WHAT THIS EXERCISE ASKS:
#1 Using the passage on Adam's posting habits, decide whether each statement agrees with it: (a) Adam's best posting window is around 9pm–1am local time; (b) the passage says Adam's timing happened by accident; (c) Adam's content formula ends with a question. Answer yes or no for each and quote the words from the passage that settle it.
#2 Write the next part of the passage on Adam's posting habits, picking up right after its final sentence.

4. Intentional timing and consistent rhythm
We know Adam's best posting window is late evening (around 9pm–1am local time). That is not an accident. It matches a simple reality: a lot of builders, founders, and operators scroll at night when the real work slows down.
By pairing that timing with high frequency, he creates a gentle rhythm:
- You keep seeing his name at the same time of day
- You start to associate him with practical AI thinking
- Over time, he becomes the "evening AI workflows" person in your feed
Jacky and Carmelo might post less frequently or with more irregular timing because of their roles. That is fine. But it means Adam has more touchpoints to reinforce his positioning.
Their Content Formula
So if you strip the topics away and just look at the structure, Adam's content follows a pretty consistent formula: hook, tension, example, principle, question.

GIVEN DATA:
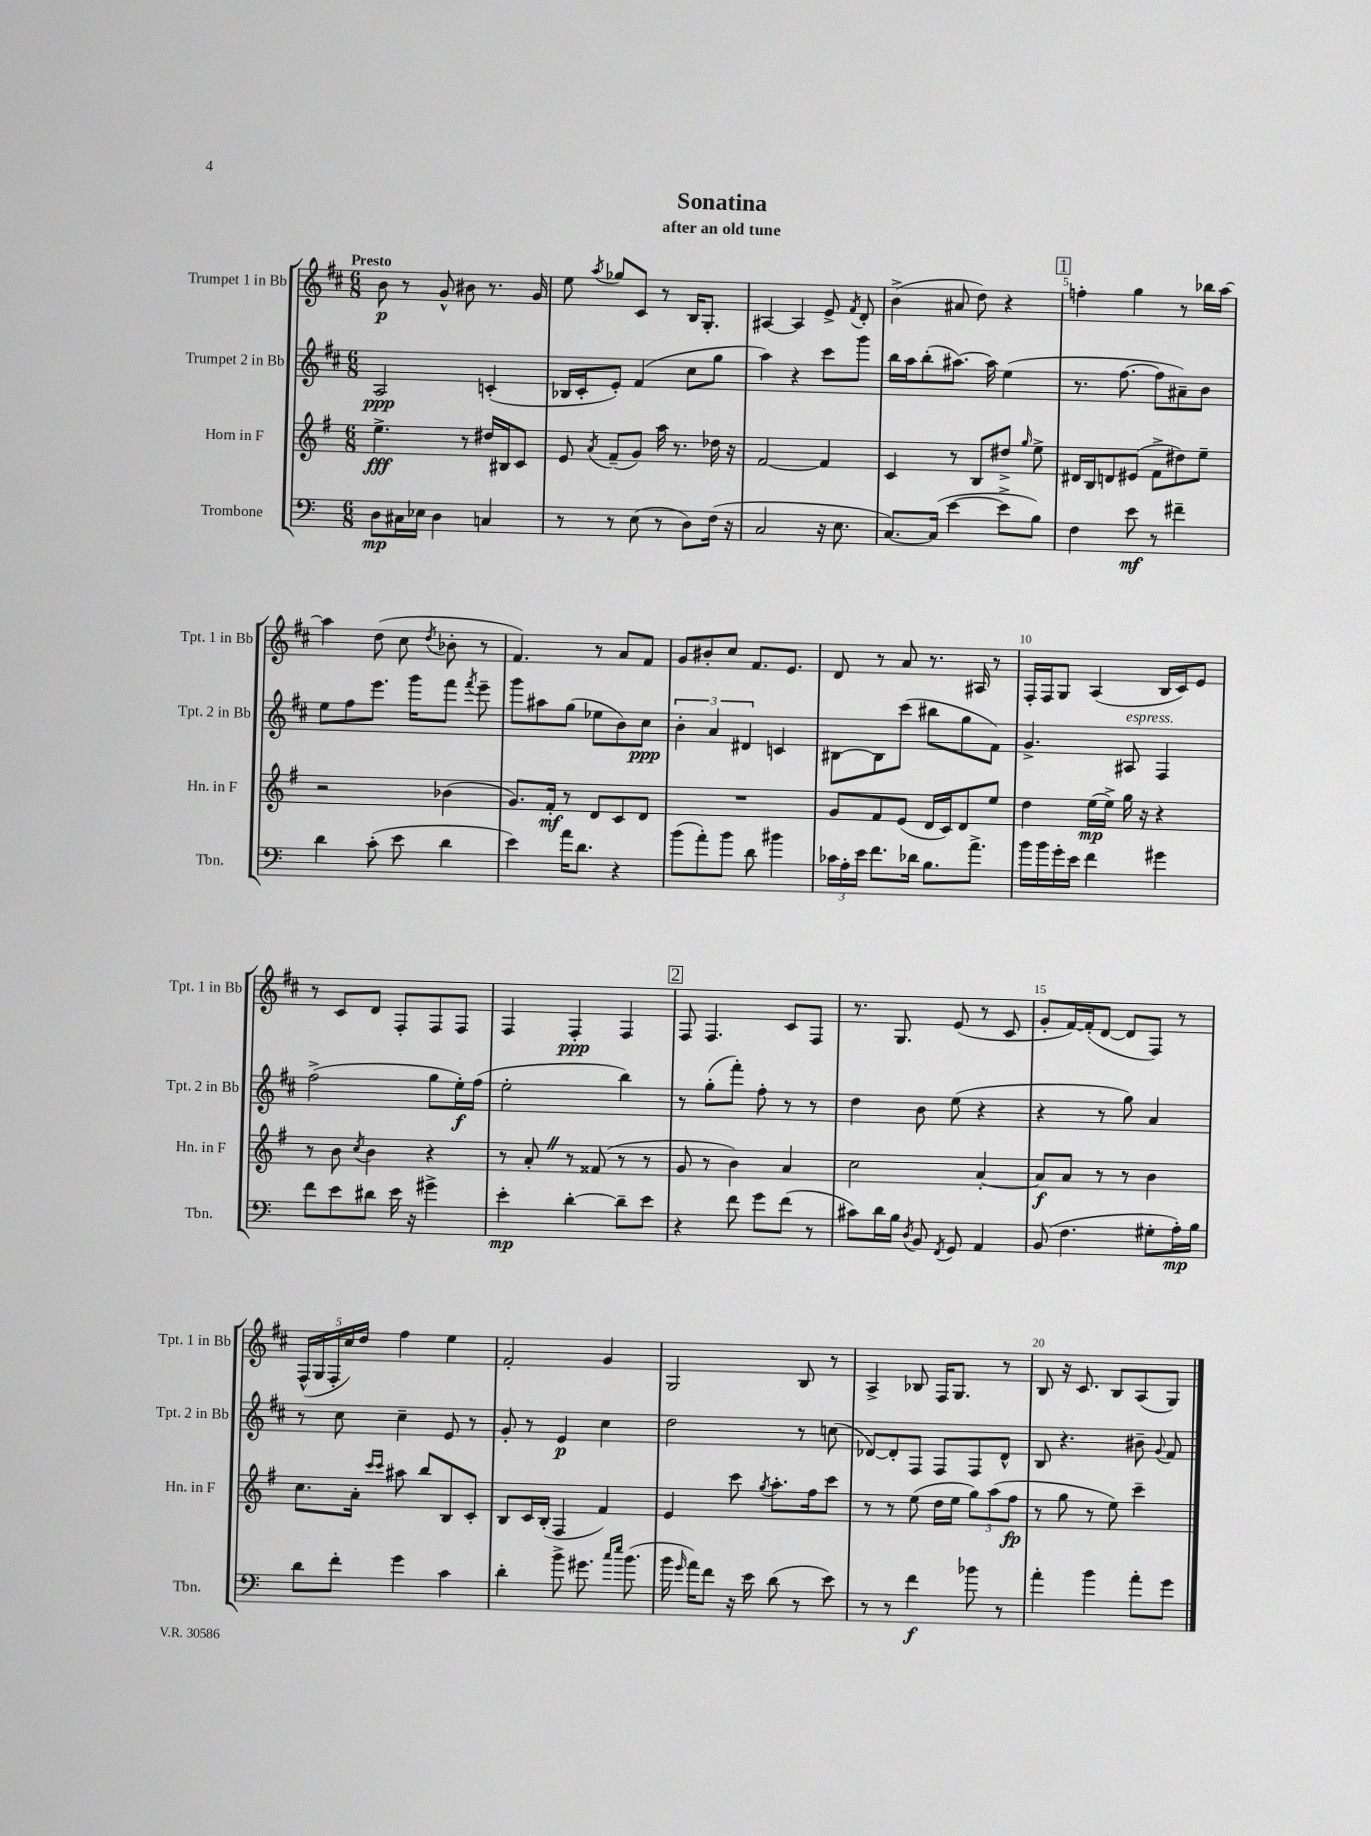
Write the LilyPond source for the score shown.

RESPONSES TO THE TASKS:
#1
(a) Yes: "Adam's best posting window is late evening (around 9pm–1am local time)."
(b) No: "That is not an accident."
(c) Yes: "hook, tension, example, principle, question."

#2
Content Structure Breakdown
| Component | Adam Janes's Approach | Effectiveness | Why It Works |
|---|---|---|---|
| Hook | Short, punchy first line that states a strong opinion or surprising action | ⭐⭐⭐⭐☆ | Stops scrolling without feeling like clickbait |
| Body | Alternates between story, lists, and clear judgments on what matters | ⭐⭐⭐⭐⭐ | Easy to scan, feels like a smart colleague explaining a problem |
| CTA | Ends with reflective questions or short, direct advice | ⭐⭐⭐⭐☆ | Invites thinking and conversation without feeling salesy |
If you compare all three creators at the formula level, the differences show up even more.
| Creator | Typical Hook Style | Depth of Body | CTA Style |
|---|---|---|---|
| Adam | Confession or sharp opinion about AI or cost | Medium to deep, focused on systems and tradeoffs | Reflective question or distilled advice |
| Jacky | Authority driven statements about fintech trends | Medium depth, more market and industry context | Often directional or visionary |
| Carmelo | Product or engineering scenarios from startup life | Varies, likely deeper on technical decisions | Practical lessons for builders |
The Hook Pattern
Adam's hooks are simple but sharp. They usually sound like someone telling you what just happened, not presenting a thesis.
Template:
"I trusted [AI tool] with [high stakes task]."
"Cheap AI looked like a win. It was not."
"The feature sounded amazing on paper. It failed in 10 minutes."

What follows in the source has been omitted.